◆ Assignment: Reproduce the records in full. Alter nothing.

Records excerpted from a collection:
· · · · · · ·
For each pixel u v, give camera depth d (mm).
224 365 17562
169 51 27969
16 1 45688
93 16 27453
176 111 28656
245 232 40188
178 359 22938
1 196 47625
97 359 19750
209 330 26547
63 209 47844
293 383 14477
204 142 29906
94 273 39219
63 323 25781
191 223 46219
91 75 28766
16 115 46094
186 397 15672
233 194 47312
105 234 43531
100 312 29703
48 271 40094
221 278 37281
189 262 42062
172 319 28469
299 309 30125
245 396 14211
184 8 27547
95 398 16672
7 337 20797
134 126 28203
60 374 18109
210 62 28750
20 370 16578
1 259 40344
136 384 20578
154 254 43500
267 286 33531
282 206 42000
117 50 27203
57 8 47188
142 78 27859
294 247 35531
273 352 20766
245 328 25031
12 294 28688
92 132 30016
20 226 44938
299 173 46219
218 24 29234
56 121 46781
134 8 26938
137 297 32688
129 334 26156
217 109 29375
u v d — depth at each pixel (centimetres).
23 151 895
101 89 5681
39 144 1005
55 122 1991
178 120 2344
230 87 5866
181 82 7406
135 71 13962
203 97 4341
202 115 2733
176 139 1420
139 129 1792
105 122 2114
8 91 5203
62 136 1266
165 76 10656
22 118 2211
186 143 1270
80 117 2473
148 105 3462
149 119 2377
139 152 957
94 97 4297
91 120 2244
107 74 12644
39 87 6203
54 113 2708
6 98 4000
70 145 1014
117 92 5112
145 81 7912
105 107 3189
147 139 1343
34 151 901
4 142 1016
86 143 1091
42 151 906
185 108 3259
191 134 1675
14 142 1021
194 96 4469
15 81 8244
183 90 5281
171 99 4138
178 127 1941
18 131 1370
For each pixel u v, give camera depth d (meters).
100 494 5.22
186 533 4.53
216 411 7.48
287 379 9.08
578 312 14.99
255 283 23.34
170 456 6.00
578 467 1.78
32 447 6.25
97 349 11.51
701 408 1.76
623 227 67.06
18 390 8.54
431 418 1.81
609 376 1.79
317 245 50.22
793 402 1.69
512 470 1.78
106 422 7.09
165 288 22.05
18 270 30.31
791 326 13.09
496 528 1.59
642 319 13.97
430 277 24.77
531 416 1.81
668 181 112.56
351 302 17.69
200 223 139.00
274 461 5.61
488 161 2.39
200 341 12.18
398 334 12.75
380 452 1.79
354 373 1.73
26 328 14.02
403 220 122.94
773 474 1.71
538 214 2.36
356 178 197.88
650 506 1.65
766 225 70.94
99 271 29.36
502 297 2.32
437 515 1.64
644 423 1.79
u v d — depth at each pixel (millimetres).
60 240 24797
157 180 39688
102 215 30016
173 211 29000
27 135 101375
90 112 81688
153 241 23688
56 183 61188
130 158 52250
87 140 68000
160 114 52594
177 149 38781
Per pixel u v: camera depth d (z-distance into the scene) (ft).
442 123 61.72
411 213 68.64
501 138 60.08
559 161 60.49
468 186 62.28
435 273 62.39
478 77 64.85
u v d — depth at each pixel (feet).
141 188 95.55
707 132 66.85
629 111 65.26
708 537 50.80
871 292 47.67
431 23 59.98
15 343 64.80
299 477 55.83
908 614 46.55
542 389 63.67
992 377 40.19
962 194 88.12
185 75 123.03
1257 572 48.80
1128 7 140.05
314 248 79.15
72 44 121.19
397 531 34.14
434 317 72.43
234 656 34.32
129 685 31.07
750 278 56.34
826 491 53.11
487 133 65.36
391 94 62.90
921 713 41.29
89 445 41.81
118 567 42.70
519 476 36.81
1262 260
· · · · · · ·
◆ Response below:
For each pixel u v, give camera depth d (mm).
224 365 17562
169 51 27969
16 1 45688
93 16 27453
176 111 28656
245 232 40188
178 359 22938
1 196 47625
97 359 19750
209 330 26547
63 209 47844
293 383 14477
204 142 29906
94 273 39219
63 323 25781
191 223 46219
91 75 28766
16 115 46094
186 397 15672
233 194 47312
105 234 43531
100 312 29703
48 271 40094
221 278 37281
189 262 42062
172 319 28469
299 309 30125
245 396 14211
184 8 27547
95 398 16672
7 337 20797
134 126 28203
60 374 18109
210 62 28750
20 370 16578
1 259 40344
136 384 20578
154 254 43500
267 286 33531
282 206 42000
117 50 27203
57 8 47188
142 78 27859
294 247 35531
273 352 20766
245 328 25031
12 294 28688
92 132 30016
20 226 44938
299 173 46219
218 24 29234
56 121 46781
134 8 26938
137 297 32688
129 334 26156
217 109 29375
u v d — depth at each pixel (centimetres).
23 151 895
101 89 5681
39 144 1005
55 122 1991
178 120 2344
230 87 5866
181 82 7406
135 71 13962
203 97 4341
202 115 2733
176 139 1420
139 129 1792
105 122 2114
8 91 5203
62 136 1266
165 76 10656
22 118 2211
186 143 1270
80 117 2473
148 105 3462
149 119 2377
139 152 957
94 97 4297
91 120 2244
107 74 12644
39 87 6203
54 113 2708
6 98 4000
70 145 1014
117 92 5112
145 81 7912
105 107 3189
147 139 1343
34 151 901
4 142 1016
86 143 1091
42 151 906
185 108 3259
191 134 1675
14 142 1021
194 96 4469
15 81 8244
183 90 5281
171 99 4138
178 127 1941
18 131 1370
For each pixel u v, give camera depth d (meters).
100 494 5.22
186 533 4.53
216 411 7.48
287 379 9.08
578 312 14.99
255 283 23.34
170 456 6.00
578 467 1.78
32 447 6.25
97 349 11.51
701 408 1.76
623 227 67.06
18 390 8.54
431 418 1.81
609 376 1.79
317 245 50.22
793 402 1.69
512 470 1.78
106 422 7.09
165 288 22.05
18 270 30.31
791 326 13.09
496 528 1.59
642 319 13.97
430 277 24.77
531 416 1.81
668 181 112.56
351 302 17.69
200 223 139.00
274 461 5.61
488 161 2.39
200 341 12.18
398 334 12.75
380 452 1.79
354 373 1.73
26 328 14.02
403 220 122.94
773 474 1.71
538 214 2.36
356 178 197.88
650 506 1.65
766 225 70.94
99 271 29.36
502 297 2.32
437 515 1.64
644 423 1.79
u v d — depth at each pixel (millimetres).
60 240 24797
157 180 39688
102 215 30016
173 211 29000
27 135 101375
90 112 81688
153 241 23688
56 183 61188
130 158 52250
87 140 68000
160 114 52594
177 149 38781
Per pixel u v: camera depth d (z-distance into the scene) (ft).
442 123 61.72
411 213 68.64
501 138 60.08
559 161 60.49
468 186 62.28
435 273 62.39
478 77 64.85
u v d — depth at each pixel (feet).
141 188 95.55
707 132 66.85
629 111 65.26
708 537 50.80
871 292 47.67
431 23 59.98
15 343 64.80
299 477 55.83
908 614 46.55
542 389 63.67
992 377 40.19
962 194 88.12
185 75 123.03
1257 572 48.80
1128 7 140.05
314 248 79.15
72 44 121.19
397 531 34.14
434 317 72.43
234 656 34.32
129 685 31.07
750 278 56.34
826 491 53.11
487 133 65.36
391 94 62.90
921 713 41.29
89 445 41.81
118 567 42.70
519 476 36.81
1262 260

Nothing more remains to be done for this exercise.